Carroll, Norman V.; Delafuente, Jeffrey C.; Cox, Fred M.; Narayanan, Siva
April 2008
Gerontologist;Apr2008, Vol. 48 Issue 2, p213
Academic Journal
Purpose: The purpose of this study was to estimate hospital and long-term-care costs resulting from falls in long-term-care facilities (LTCFs). Design and Methods: The study used a retrospective, pre/post with comparison group design. We used matching, based on propensity scores, to control for baseline differences between fallers and non-fallers. We estimated residents' propensity to fall from demographics, comorbidities, and reimbursement in the pre-period.
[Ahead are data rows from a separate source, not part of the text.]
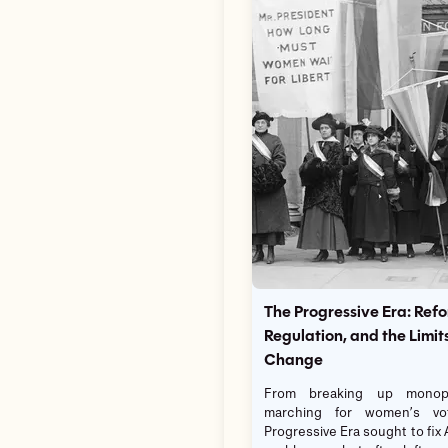
The Progressive Era: Refo
Regulation, and the Limits
Change
From breaking up monopo
marching for women’s vo
Progressive Era sought to fix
The matched sample included 1,130 fallers and 1,130 non-fallers who were residents of a large, multifacility long-term-care chain. Cost estimates were based on information in the Minimum Data Set and were defined as hospital and LTCF reimbursements. We estimated fall-related costs as the difference between changes in costs for fallers and non-falters from the pre- to post-period. Results: Fallers were substantially more likely to suffer fractures and hospitalizations in the post-period than were non-fallers. Fall-related LTCF and hospital costs were $6,259 (95% confidence interval = $2,034-$10,484) per resident per year. About 60% of this amount was attributable to higher hospitalization costs. Fallers were more likely to be discharged to hospitals or to die. Implications: Falls in LTCFs are associated with costs of about $6,200 per resident per year. These results provide baseline estimates that one may use to estimate the cost-effectiveness of interventions to reduce fall rates.